01 January 2011

Hard Rain by Tony Hoagland

Hard Rain
Chapbook, 39 pages
Hollyridge Press
ISBN: 0-9772298-2-3

Link to Purchase

Reviewed by Joan Hanna
Hard Rain by Tony Hoagland is like having a conversation over a bottle of wine after everyone has left the restaurant with a poet that tells his reader straight out what he sees around him. This collection seems to pull the ironic, the emblematic and the absurdity out of everyday events.

“Responsibility in Metaphor” is a whirling, cadenced gathering of metaphors that skip off the page:
When I say she looked at me like a motel looking at a highway,
I mean the light was on above her parking lot.
I mean I could see the pink neon of the vacancy sign
                                             All the way from the off-ramp.
In Dialectical Materialism, Hoagland juxtaposes a supermarket trip with the convergence of the world around us and the reader realizes that there is more to us than the small chores to which we relegate all of our concentrated attention:
I was thinking about dialectical materialism at the supermarket,
strolling among the Chilean tomatoes and the Pilipino pineapples
admiring the Washington state apples stacked in perfect pyramid displays
by the ebony man from Zimbabwe wearing the Chicago bulls t-shirt.
I was seeing the whole produce section
                                    as a system of cross-referenced signifiers
In a textbook of historical economics
Hoagland’s use of space and long lines pulls the reader into the cadence so that we can see the world through his expanding eye. He reaches to bring the outside world into our small spaces and forces us to acknowledge that there is a big looming world out there that hinges on our everyday lives, whether we want to see it or not.

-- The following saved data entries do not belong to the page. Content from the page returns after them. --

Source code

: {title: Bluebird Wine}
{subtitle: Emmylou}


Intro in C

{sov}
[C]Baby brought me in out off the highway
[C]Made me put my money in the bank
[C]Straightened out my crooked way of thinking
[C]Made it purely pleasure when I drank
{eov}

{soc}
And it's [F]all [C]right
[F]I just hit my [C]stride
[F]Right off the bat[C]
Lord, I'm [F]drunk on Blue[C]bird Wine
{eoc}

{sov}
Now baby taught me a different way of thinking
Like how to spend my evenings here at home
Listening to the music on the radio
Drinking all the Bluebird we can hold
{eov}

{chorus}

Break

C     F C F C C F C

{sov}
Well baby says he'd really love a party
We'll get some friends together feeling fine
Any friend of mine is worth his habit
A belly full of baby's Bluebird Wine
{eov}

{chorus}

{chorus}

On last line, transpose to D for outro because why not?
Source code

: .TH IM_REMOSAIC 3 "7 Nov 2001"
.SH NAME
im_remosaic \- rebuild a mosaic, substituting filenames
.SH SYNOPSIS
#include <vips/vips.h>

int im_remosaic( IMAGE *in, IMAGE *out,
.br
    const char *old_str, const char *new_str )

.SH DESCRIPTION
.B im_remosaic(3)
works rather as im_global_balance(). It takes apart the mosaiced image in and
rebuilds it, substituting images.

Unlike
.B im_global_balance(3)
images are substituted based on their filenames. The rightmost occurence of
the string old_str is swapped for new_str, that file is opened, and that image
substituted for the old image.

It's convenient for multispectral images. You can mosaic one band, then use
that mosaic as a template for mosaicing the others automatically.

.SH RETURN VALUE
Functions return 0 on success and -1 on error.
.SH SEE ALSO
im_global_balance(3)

In “Romantic Moment” the colors and sights that extend from the opening line of “After seeing a nature documentary” so the reader and then, once, Hoagland pushes the contrasts between animal, nature and human boundaries:
It is just our second date, and we sit down on a bench,
holding hands, not looking at each other,
and if I were a bull penguin right now I would lean over
and vomit softly into the mouth of my beloved
and if I were a peacock I’d flex my gluteal muscles to
erect and spread the quills of my cinemax tail.
We move from the seemingly soft afternoon into the rituals of mating across a vast set of animal comparisons until finally the humanness returns to the day:
Then she suggests that it is time for us to go
to get some ice cream cones and eat them.
The reader sees the restrained awkwardness between the couple on a date in contrast to the natural world and ends the poem wishing there were a more instinctual way for humans to interact.

In “Breaking Up Is Hard To Do” Hoagland approaches the subject of breakups, not in a sentimental way, but in an everyday casualness that reflects how we move on quickly in our everyday lives:
On Friday afternoon David said he was divesting his holdings
                  in Stephanie dot org.
And Cindy announced that she was getting rid of all her Dan-obelia,
                  And did anyone want a tennis racket or cardigan?
But the casualness with which he handles these occurrences shifts at the end of the poem when the emotion behind the action is revealed:
That’s how you find out:
out of the blue.
And it hurts, baby, it really hurts,
Because breaking up is hard to do.
But for me, “Hard Rain” is the poem that illustrates the disintegration of meaning. That the context is lost the further we get from the actual experience:
After I heard It’s a hard Rain’s A-gonna Fallplayed softly by an accordion quartet
though the ceiling speakers at the Springdale Shopping Mall,
I understood there’s nothing
we can’t pluck the stinger from,
nothing we can’t turn into a soft drink flavor or a t-shirt.